_Dataset_
* * *

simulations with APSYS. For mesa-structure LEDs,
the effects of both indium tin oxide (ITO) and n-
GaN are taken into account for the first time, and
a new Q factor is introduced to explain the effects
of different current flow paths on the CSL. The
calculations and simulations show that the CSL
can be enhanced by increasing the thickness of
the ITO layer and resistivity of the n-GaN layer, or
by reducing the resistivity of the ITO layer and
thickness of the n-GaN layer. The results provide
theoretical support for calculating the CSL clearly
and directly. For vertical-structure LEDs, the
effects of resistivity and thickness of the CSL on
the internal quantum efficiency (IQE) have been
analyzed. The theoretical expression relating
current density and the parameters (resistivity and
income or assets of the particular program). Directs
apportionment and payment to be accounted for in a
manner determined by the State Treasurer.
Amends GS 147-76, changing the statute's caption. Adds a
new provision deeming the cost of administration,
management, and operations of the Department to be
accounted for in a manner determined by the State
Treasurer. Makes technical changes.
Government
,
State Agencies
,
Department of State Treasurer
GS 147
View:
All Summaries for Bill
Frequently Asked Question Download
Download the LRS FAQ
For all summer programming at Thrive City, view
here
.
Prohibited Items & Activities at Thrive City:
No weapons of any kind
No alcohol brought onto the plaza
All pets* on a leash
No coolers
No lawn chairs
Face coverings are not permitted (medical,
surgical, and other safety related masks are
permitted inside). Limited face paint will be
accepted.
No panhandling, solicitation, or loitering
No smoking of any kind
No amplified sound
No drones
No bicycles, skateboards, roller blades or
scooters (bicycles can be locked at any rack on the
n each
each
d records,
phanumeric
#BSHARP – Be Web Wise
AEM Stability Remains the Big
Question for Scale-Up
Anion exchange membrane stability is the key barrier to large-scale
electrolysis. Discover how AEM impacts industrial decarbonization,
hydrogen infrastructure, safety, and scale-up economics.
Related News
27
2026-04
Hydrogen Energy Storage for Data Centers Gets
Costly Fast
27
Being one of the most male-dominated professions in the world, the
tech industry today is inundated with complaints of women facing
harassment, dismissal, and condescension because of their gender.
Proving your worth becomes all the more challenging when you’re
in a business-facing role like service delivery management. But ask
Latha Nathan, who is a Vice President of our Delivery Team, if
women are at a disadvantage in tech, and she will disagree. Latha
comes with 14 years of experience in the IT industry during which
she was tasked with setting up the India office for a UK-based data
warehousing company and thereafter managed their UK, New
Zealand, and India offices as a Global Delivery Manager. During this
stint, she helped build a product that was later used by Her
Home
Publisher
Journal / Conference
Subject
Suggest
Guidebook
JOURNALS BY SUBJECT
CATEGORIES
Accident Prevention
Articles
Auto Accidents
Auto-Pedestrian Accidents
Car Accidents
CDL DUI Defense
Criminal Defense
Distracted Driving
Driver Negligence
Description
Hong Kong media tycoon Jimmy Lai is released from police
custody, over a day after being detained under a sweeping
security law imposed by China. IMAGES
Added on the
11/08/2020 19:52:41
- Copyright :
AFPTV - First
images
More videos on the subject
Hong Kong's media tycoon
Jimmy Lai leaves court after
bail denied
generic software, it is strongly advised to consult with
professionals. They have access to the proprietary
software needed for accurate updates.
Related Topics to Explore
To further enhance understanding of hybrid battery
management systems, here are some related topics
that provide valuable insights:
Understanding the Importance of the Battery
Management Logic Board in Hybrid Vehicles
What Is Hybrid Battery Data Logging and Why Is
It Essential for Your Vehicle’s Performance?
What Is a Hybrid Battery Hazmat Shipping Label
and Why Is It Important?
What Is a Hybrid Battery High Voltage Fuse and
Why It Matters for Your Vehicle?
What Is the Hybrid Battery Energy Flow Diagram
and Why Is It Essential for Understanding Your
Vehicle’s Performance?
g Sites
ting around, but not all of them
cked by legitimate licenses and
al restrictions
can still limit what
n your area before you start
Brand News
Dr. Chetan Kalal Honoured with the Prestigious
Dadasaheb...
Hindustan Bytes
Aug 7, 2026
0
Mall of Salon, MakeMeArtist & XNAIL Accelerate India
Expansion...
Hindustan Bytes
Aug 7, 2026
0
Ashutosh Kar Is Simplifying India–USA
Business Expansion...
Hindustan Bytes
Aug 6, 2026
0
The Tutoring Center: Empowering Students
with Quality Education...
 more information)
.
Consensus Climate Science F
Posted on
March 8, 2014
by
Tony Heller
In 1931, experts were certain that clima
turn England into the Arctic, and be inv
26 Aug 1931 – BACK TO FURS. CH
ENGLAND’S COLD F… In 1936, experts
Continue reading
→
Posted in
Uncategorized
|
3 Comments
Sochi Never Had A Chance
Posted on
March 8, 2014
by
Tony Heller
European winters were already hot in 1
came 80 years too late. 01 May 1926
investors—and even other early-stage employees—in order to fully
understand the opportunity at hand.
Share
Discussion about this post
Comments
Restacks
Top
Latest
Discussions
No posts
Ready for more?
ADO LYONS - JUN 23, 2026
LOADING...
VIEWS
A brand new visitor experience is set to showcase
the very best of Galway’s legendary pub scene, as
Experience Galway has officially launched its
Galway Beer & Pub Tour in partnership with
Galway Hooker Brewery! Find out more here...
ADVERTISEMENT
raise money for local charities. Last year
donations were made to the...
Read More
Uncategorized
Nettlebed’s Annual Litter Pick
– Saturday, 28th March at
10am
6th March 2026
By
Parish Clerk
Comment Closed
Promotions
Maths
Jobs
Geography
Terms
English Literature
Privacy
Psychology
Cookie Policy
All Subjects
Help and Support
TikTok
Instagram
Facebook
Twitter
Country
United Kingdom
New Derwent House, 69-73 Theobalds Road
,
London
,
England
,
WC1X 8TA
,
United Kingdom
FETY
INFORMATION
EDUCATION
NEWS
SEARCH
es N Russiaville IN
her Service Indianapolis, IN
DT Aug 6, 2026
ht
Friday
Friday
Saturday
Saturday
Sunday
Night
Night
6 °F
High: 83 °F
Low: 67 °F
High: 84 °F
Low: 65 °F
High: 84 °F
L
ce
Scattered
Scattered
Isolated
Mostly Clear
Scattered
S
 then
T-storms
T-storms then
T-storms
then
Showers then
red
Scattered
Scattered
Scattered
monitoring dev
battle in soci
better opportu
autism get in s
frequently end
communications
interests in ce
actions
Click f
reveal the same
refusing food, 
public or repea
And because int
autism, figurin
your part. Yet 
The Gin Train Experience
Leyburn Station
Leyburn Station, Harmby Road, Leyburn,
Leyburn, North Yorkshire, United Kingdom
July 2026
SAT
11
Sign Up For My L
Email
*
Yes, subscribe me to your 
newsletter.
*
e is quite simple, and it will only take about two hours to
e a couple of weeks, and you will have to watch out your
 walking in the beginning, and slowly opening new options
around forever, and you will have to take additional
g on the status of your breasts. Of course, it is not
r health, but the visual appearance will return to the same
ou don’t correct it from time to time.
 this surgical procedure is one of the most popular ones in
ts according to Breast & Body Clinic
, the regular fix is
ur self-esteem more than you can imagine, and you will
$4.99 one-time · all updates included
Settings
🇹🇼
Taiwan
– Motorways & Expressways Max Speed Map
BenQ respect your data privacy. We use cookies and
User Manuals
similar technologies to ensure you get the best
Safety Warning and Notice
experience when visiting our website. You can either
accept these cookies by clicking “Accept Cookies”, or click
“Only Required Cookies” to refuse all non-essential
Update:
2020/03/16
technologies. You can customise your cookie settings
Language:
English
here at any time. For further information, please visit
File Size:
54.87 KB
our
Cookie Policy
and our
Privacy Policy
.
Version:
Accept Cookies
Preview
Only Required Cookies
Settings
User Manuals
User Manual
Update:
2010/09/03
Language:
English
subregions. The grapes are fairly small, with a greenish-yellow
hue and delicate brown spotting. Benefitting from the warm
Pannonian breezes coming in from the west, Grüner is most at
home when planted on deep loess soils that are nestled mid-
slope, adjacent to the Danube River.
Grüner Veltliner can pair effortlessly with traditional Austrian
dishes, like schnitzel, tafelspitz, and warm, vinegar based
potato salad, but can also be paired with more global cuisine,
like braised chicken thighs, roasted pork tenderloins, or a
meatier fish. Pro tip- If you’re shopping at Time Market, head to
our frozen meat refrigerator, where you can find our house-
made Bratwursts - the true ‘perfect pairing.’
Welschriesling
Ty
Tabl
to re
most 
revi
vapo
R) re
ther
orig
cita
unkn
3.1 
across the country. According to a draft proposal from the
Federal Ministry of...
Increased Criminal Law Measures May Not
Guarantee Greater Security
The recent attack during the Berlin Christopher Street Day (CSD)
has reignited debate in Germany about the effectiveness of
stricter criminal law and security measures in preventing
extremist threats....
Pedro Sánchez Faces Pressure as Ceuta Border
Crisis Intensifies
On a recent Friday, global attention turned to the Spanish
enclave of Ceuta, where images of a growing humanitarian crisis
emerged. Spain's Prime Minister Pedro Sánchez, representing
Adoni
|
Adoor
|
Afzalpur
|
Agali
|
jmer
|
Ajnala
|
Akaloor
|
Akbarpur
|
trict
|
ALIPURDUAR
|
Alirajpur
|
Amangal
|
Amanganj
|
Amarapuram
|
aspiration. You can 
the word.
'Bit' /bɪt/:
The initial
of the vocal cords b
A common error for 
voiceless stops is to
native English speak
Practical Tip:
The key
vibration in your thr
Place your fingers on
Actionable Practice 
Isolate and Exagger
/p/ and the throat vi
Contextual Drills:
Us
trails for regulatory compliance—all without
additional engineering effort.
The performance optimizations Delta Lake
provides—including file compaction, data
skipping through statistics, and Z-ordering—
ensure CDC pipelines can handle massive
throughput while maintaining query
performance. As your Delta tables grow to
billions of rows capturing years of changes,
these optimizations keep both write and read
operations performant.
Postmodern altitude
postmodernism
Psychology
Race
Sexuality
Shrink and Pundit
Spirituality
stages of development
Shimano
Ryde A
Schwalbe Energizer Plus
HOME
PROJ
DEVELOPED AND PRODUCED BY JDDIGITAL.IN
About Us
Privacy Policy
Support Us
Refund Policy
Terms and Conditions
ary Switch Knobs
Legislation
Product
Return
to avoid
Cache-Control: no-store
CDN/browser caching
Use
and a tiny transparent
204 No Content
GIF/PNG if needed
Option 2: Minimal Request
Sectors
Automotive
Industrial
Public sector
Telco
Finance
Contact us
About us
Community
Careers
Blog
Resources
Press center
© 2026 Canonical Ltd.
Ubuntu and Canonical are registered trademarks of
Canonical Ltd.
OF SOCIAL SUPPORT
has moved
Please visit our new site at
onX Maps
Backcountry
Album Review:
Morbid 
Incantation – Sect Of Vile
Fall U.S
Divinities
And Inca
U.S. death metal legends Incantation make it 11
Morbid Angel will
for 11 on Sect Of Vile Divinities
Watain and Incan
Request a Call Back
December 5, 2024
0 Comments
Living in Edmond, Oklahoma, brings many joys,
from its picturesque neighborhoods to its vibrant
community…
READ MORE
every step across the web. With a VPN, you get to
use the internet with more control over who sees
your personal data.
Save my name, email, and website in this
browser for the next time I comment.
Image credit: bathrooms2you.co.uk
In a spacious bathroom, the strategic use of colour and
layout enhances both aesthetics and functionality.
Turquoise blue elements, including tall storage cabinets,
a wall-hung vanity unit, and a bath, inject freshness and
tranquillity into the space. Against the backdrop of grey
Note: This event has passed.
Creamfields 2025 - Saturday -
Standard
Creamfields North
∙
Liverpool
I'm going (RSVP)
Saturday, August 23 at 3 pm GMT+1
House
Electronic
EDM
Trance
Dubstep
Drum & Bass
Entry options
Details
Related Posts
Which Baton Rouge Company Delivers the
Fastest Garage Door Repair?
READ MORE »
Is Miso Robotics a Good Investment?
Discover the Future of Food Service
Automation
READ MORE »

* * *

_Directions for this task_
Please copy, exactly as written, every line in the listing above from the line with "Schwalbe Energizer Plus" up to and including the line with "Image credit: bathrooms2you.co.uk".

_Your solution_
Schwalbe Energizer Plus
HOME
PROJ
DEVELOPED AND PRODUCED BY JDDIGITAL.IN
About Us
Privacy Policy
Support Us
Refund Policy
Terms and Conditions
ary Switch Knobs
Legislation
Product
Return
to avoid
Cache-Control: no-store
CDN/browser caching
Use
and a tiny transparent
204 No Content
GIF/PNG if needed
Option 2: Minimal Request
Sectors
Automotive
Industrial
Public sector
Telco
Finance
Contact us
About us
Community
Careers
Blog
Resources
Press center
© 2026 Canonical Ltd.
Ubuntu and Canonical are registered trademarks of
Canonical Ltd.
OF SOCIAL SUPPORT
has moved
Please visit our new site at
onX Maps
Backcountry
Album Review:
Morbid 
Incantation – Sect Of Vile
Fall U.S
Divinities
And Inca
U.S. death metal legends Incantation make it 11
Morbid Angel will
for 11 on Sect Of Vile Divinities
Watain and Incan
Request a Call Back
December 5, 2024
0 Comments
Living in Edmond, Oklahoma, brings many joys,
from its picturesque neighborhoods to its vibrant
community…
READ MORE
every step across the web. With a VPN, you get to
use the internet with more control over who sees
your personal data.
Save my name, email, and website in this
browser for the next time I comment.
Image credit: bathrooms2you.co.uk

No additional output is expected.